--- START ---
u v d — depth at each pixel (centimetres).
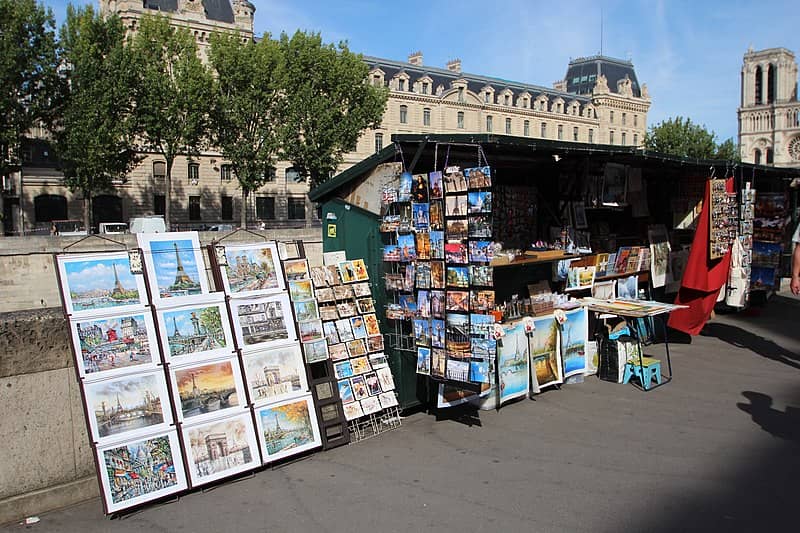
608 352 879
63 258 516
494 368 750
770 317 1331
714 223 989
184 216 4838
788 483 530
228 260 606
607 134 8606
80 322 505
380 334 721
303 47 3934
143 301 540
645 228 1184
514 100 7506
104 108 3281
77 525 475
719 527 457
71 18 3400
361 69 4122
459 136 651
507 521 473
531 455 607
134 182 4612
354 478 557
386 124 6266
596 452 611
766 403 758
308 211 4350
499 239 941
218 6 5303
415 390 746
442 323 662
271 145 3734
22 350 491
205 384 550
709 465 573
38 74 3297
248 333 591
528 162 922
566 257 901
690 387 833
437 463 590
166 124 3491
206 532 463
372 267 768
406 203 707
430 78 6625
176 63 3559
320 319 659
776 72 9825
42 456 502
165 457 514
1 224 3503
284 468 580
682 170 1168
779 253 1257
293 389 608
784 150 9812
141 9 4738
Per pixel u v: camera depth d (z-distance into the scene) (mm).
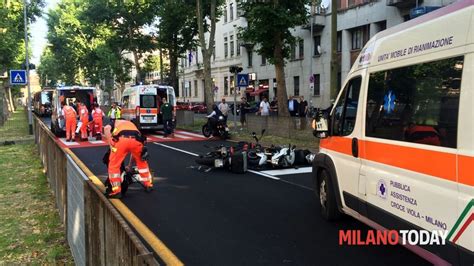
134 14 46969
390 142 4773
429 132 4074
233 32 52688
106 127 8664
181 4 33812
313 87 35312
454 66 3766
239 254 5441
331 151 6520
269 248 5641
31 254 5719
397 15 29891
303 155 12406
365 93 5504
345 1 34562
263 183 9984
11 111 56406
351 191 5805
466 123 3555
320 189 7109
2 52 29812
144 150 8984
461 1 3820
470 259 3457
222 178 10656
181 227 6590
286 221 6859
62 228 6738
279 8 20328
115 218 3201
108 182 8711
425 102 4180
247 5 21359
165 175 11109
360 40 33438
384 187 4867
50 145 9375
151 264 2279
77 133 20859
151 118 23094
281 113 21938
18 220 7242
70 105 21797
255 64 47969
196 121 30688
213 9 27656
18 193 9273
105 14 47281
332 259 5227
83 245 4594
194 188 9469
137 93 22984
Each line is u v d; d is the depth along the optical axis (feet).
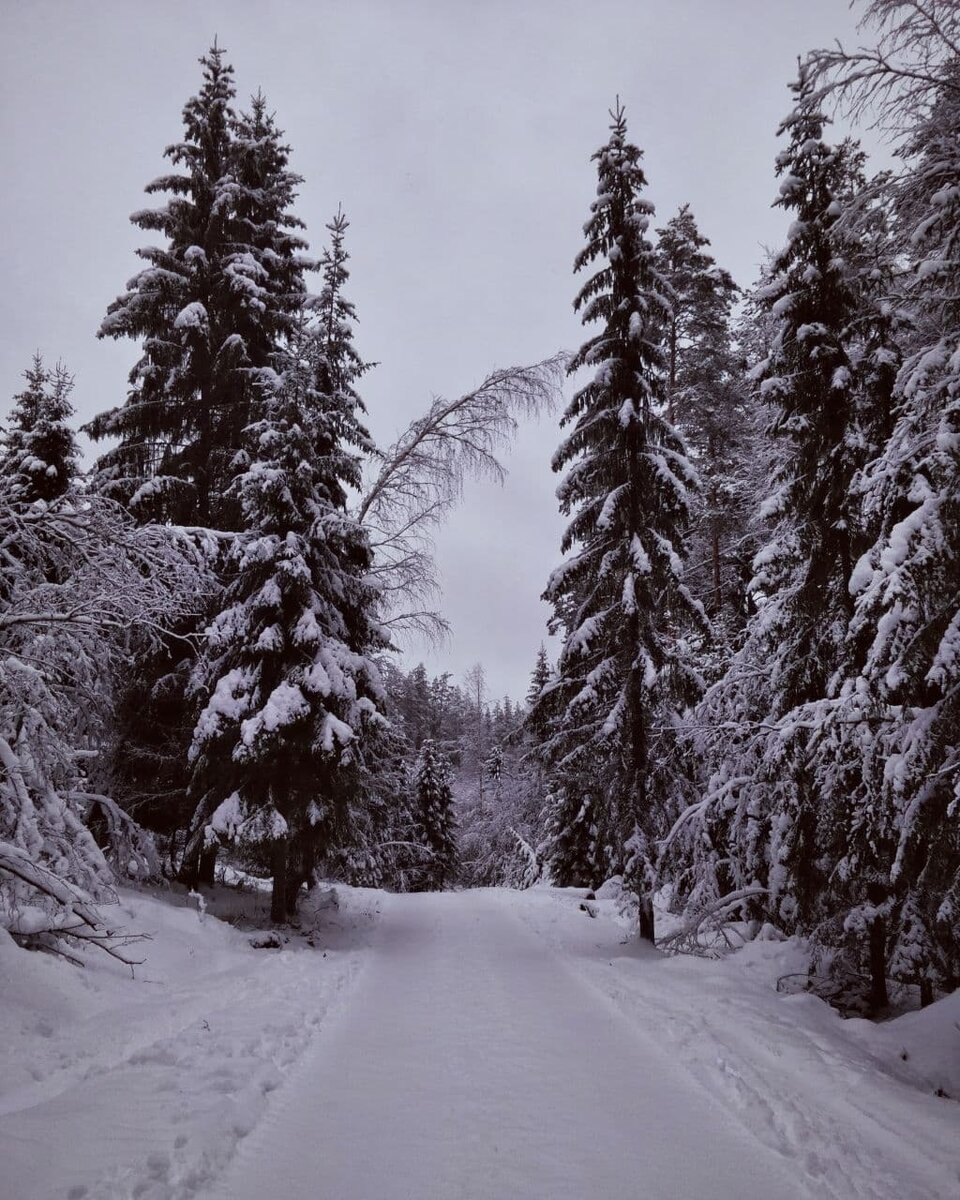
--- END ---
WORK REQUIRED: Going through the lines above one by one, tally those with the word "pixel" and give only the total.

WRITTEN ANSWER: 2